I'd have to go with Vanilla Sky too.

And the Omen; I'm not sure which number it is, but it's the one where ligns show up on photos and things. Then the people get killed by something cutting through that body part. The church spire and the sheet of glass are by far the most grotesque. *eeeew* That left me freaked out for weeks.

And after watching 'The Exorcism of Emily Rose' I kept waking up at exactly 3am, that scared the bejeebus out of me.


----------



## Guest (May 10, 2007)

suz said:


> I kept waking up at exactly 3am


You know I wake up at 3am every night, true :shock:

Greg


----------



## Guest (May 10, 2007)

I lost count how many times I yawned through that firm... lol, yes when that dude got TKOed by da sheet of glass... that was a winner.



suz said:


> the Omen; I'm not sure which number it is, but it's the one where ligns show up on photos and things. Then the people get killed by something cutting through that body part. The church spire and the sheet of glass are by far the most grotesque.


The film which effected me badly was "*The Ring*" (Yankee version)


----------



## Soma (Mar 29, 2006)

Carrie gives me the creeps, just because De Palma makes it look all garish and candy-coated with all that soft focus, saturated colour and ludicrous acting. Although Eraserhead or anything by Ken Russell tops that easily. I think it is definitely the over-acting which makes caricatures out of people. Which I find disturbing.


----------



## Soma (Mar 29, 2006)

suz said:


> And the Omen; I'm not sure which number it is, but it's the one where ligns show up on photos and things. Then the people get killed by something cutting through that body part. The church spire and the sheet of glass are by far the most grotesque. *eeeew* That left me freaked out for weeks.


A couple of the locations are near where I live and they still freak me out.

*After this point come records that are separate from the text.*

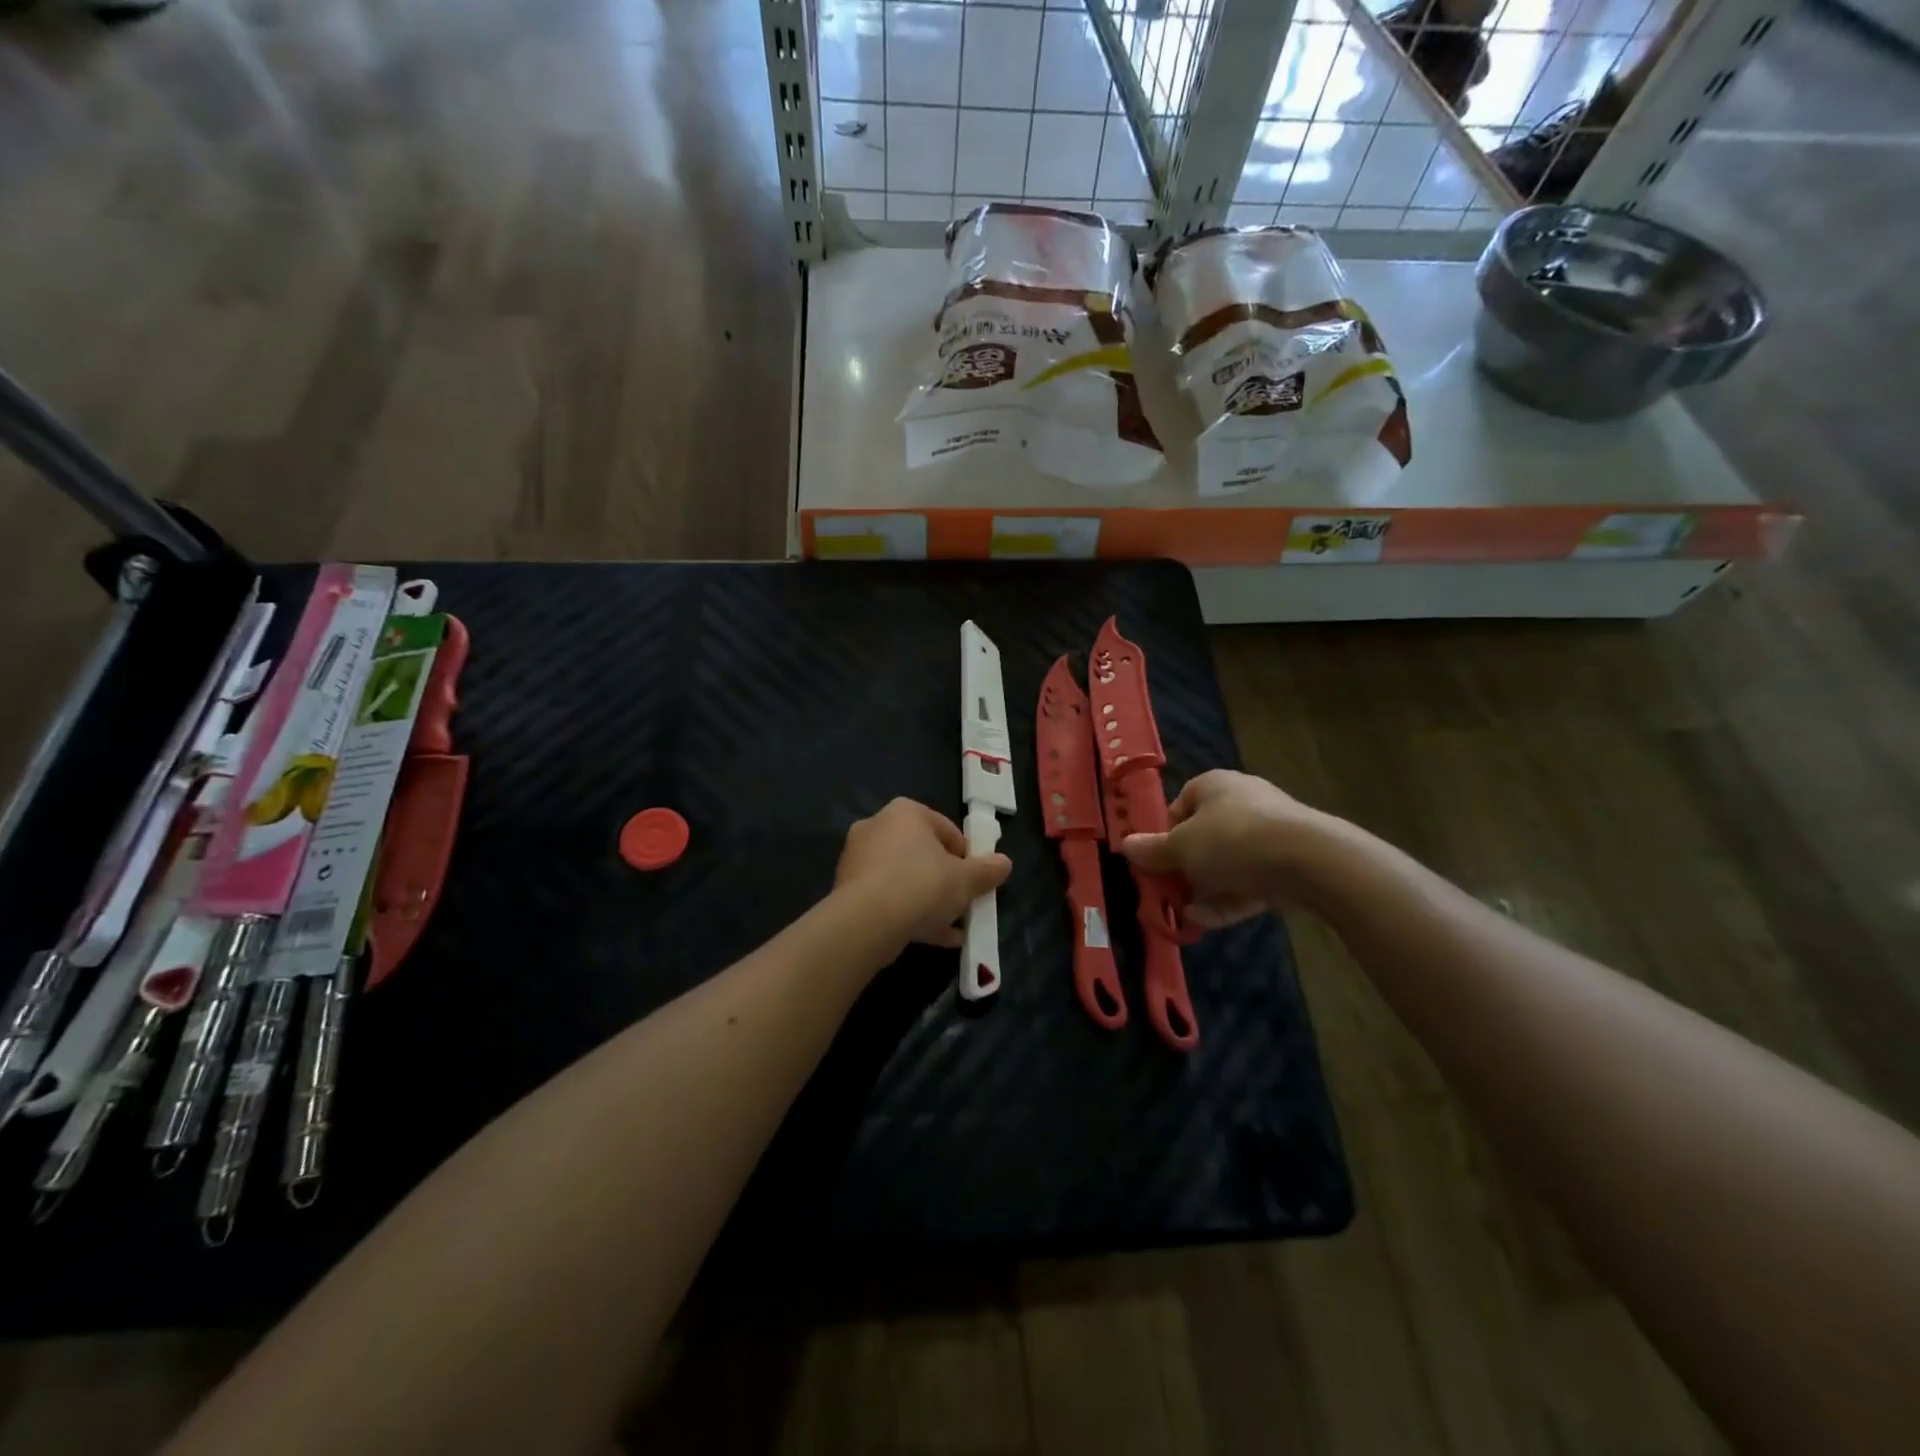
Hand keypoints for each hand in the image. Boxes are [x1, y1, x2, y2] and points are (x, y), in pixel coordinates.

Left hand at [834, 798, 1011, 955]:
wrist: (866, 922)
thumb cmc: (921, 885)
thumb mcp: (966, 879)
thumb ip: (987, 870)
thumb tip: (1005, 863)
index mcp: (905, 813)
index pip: (946, 829)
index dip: (967, 856)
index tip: (976, 880)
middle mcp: (876, 827)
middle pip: (923, 855)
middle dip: (946, 881)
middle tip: (963, 903)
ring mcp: (858, 860)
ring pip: (904, 879)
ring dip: (929, 901)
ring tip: (952, 928)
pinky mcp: (847, 890)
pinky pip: (887, 899)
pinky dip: (908, 914)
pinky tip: (933, 938)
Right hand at [1120, 769, 1334, 929]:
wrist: (1309, 861)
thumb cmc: (1232, 841)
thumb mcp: (1181, 848)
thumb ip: (1153, 850)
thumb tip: (1125, 845)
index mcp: (1213, 785)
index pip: (1179, 806)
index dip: (1164, 836)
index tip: (1155, 863)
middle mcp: (1242, 801)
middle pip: (1202, 837)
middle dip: (1184, 869)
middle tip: (1169, 893)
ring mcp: (1270, 831)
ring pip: (1227, 862)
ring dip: (1204, 889)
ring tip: (1186, 914)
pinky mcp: (1289, 861)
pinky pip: (1251, 879)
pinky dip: (1229, 898)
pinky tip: (1209, 921)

Brookwood war graves is just round the corner as is Guildford Cathedral. Sorry - more pointless trivia - I go drinking where they filmed the pub scene in American Werewolf in London.


----------



## comfortably numb (Mar 6, 2006)

Memento is a pretty messed up movie as well. That is definatly a weird one.


----------



## suz (Mar 26, 2007)

Im still the same person said:


> You know I wake up at 3am every night, true :shock:
> 
> Greg


For real? Devil's gonna getcha boyo! Oooooh dear :lol:

I'm the biggest wimp when it comes to getting freaked out by films, but The Blair Witch didn't bother me in the slightest, was I missing something? Meh.


----------



## Guest (May 11, 2007)

I loved it, but honestly, 300 really fucked with my DP, especially the fact that i saw it in IMAX


----------